:: Teks Latihan ::
/---

Pada prinsipnya berbagai peraturan perundang-undangan yang terbit dan mulai berlaku pada periode awal reformasi telah mengadopsi paradigma baru hubungan Pusat dan Daerah, Negara dan Rakyat serta Pemerintah dan Masyarakat, terutama pengaturan dalam UU 32/2004 dapat dilihat sebagai wujud nyata akomodasi tuntutan warga Negara akan adanya suatu pemerintahan yang tranparan dan akuntabel. UU tersebut telah meletakan lanadasan baru dalam hubungan antara Pemerintah Pusat dan Daerah, antara lain pendelegasian sejumlah wewenang dan tanggungjawab guna Pemerintah Daerah yang lebih otonom. UU tersebut juga menggariskan suatu hubungan baru antara Pemerintah Daerah dengan masyarakat – yang antara lain mewajibkan Pemerintah Daerah untuk memperbaiki dan meningkatkan kualitas pelayanannya guna mewujutkan amanat UUD 1945 tentang kesejahteraan masyarakat melalui peningkatan pelayanan, pemberdayaan dan peran serta masyarakat.

\---

:: Data yang Disediakan ::
/---

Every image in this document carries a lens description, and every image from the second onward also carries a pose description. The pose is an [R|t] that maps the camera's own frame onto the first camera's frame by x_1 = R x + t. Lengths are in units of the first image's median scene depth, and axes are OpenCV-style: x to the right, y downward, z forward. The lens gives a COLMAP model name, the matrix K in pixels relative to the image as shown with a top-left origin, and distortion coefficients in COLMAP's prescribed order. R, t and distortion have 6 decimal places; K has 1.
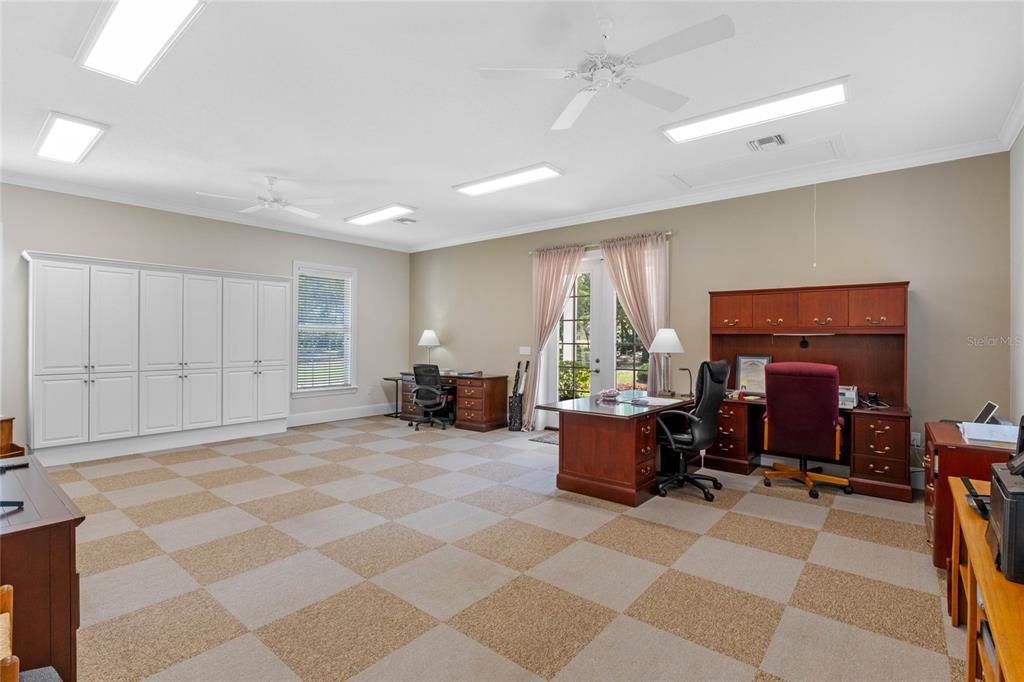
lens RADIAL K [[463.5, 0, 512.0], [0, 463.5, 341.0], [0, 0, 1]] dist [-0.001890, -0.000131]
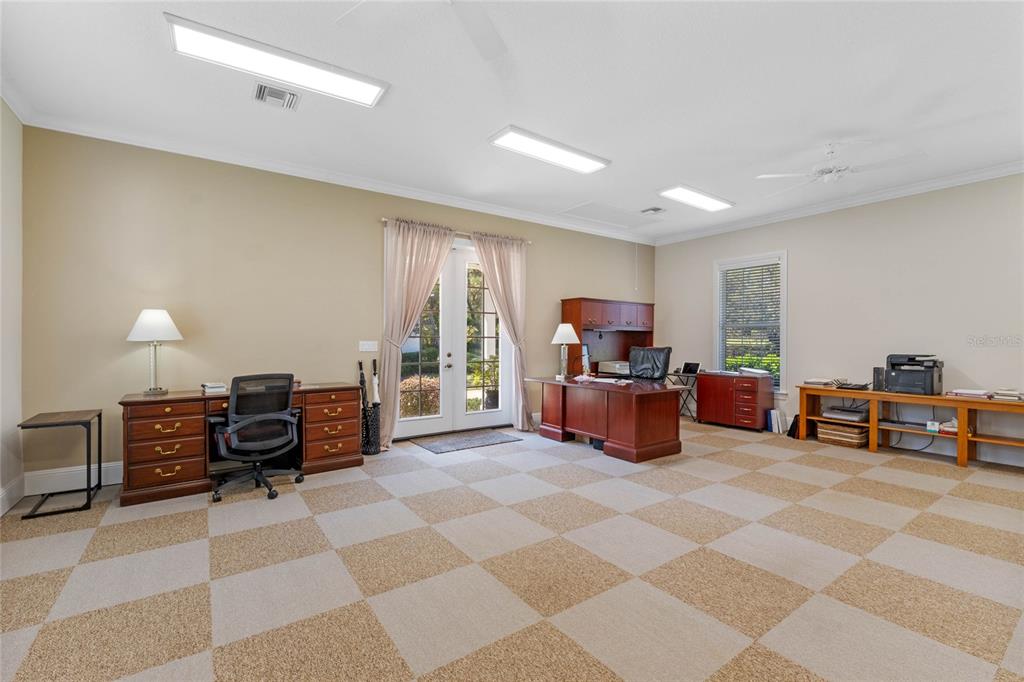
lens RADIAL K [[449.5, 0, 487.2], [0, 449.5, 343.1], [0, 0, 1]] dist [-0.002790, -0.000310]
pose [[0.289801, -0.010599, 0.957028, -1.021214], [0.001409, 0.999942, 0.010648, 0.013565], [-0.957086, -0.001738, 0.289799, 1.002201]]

\---

:: Butir Tugas ::
Menurut teks latihan, undang-undang apa yang pengaturannya dapat dilihat sebagai wujud nyata akomodasi tuntutan warga negara akan pemerintahan yang transparan dan akuntabel? Daftar tersebut sama sekali tidak berperan di sini.

:: Jawaban Latihan ::
UU 32/2004.